DATA>
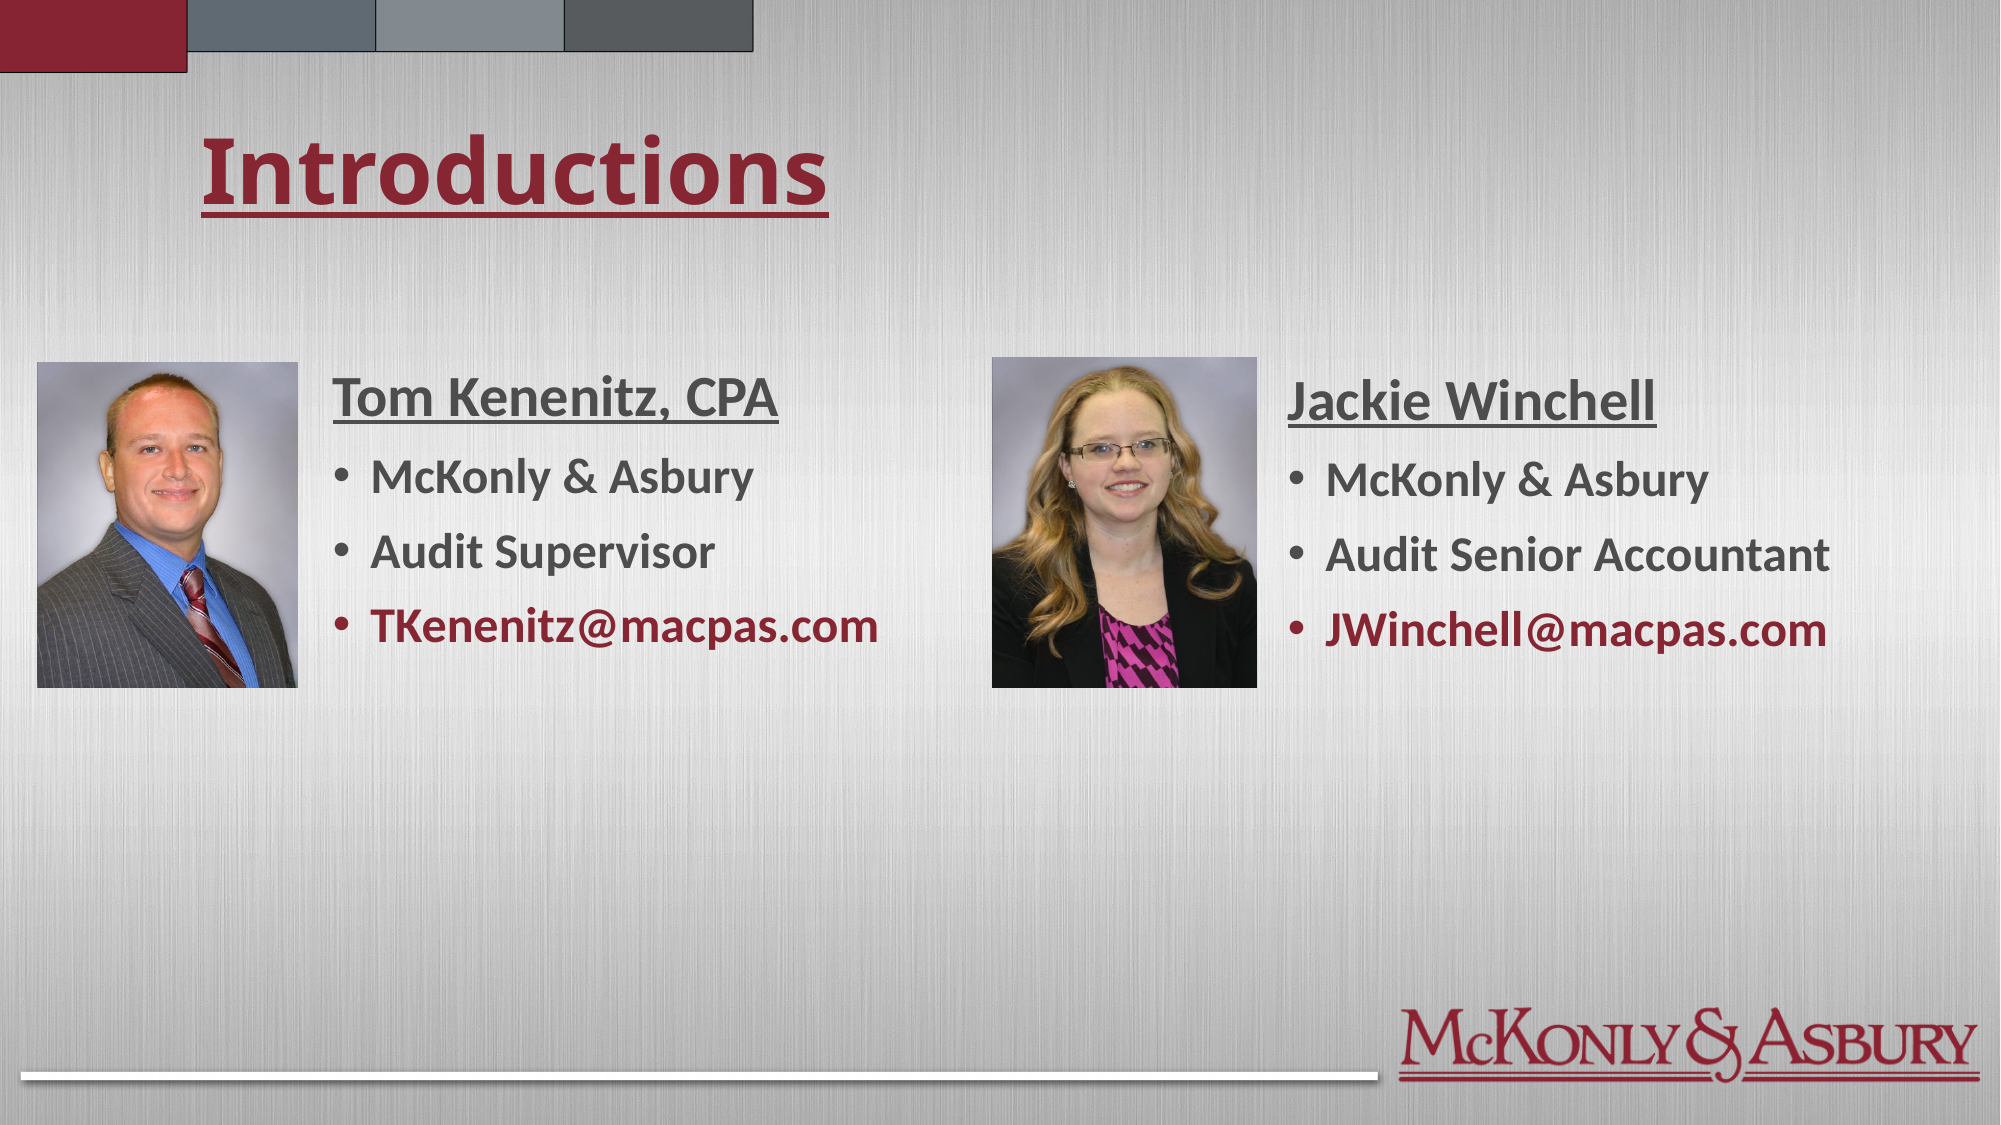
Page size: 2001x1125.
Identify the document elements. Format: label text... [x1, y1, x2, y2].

picture [0, 0, 2001, 1125]
text_box Jackie Winchell McKonly & Asbury Audit Senior Accountant JWinchell@macpas.com [1272, 362, 1962, 692]
title Introductions [186, 66, 1912, 284]
list Tom Kenenitz, CPA McKonly & Asbury Audit Supervisor TKenenitz@macpas.com [317, 358, 992, 688]
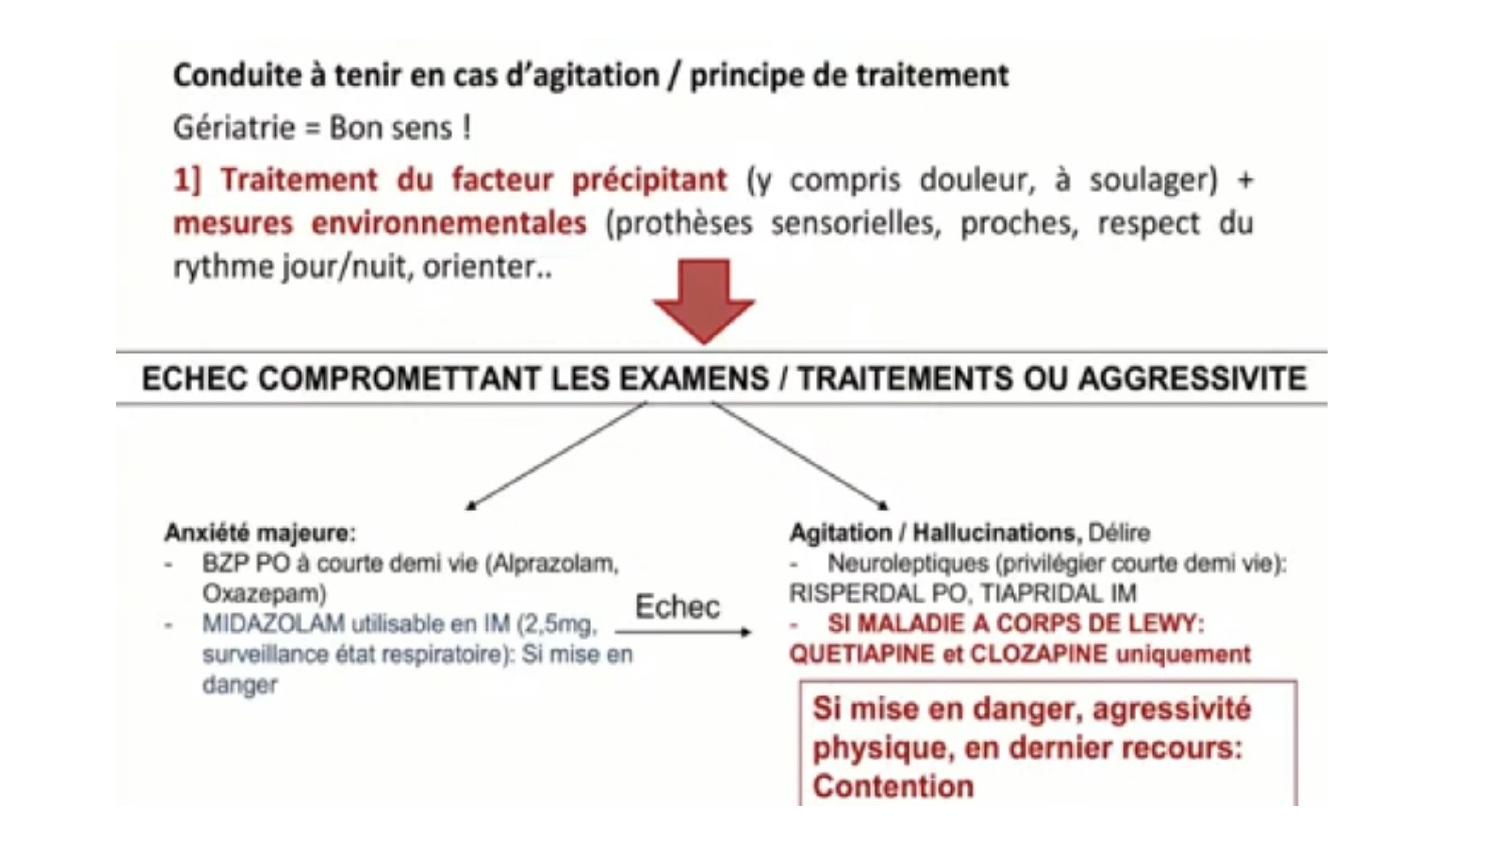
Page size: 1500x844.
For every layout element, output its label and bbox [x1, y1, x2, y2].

DIRECTIVE> Restate the material above word for word; pictures do not belong in the copy.

ANSWER SECTION>
Page size: 2001x1125.
Identify the document elements. Format: label text... [x1, y1, x2, y2].

picture [0, 0, 2001, 1125]
text_box Jackie Winchell McKonly & Asbury Audit Senior Accountant JWinchell@macpas.com [1272, 362, 1962, 692]
title Introductions [186, 66, 1912, 284]
list Tom Kenenitz, CPA McKonly & Asbury Audit Supervisor TKenenitz@macpas.com [317, 358, 992, 688]
Page size: 1500x844.
For every layout element, output its label and bbox [x1, y1, x2, y2].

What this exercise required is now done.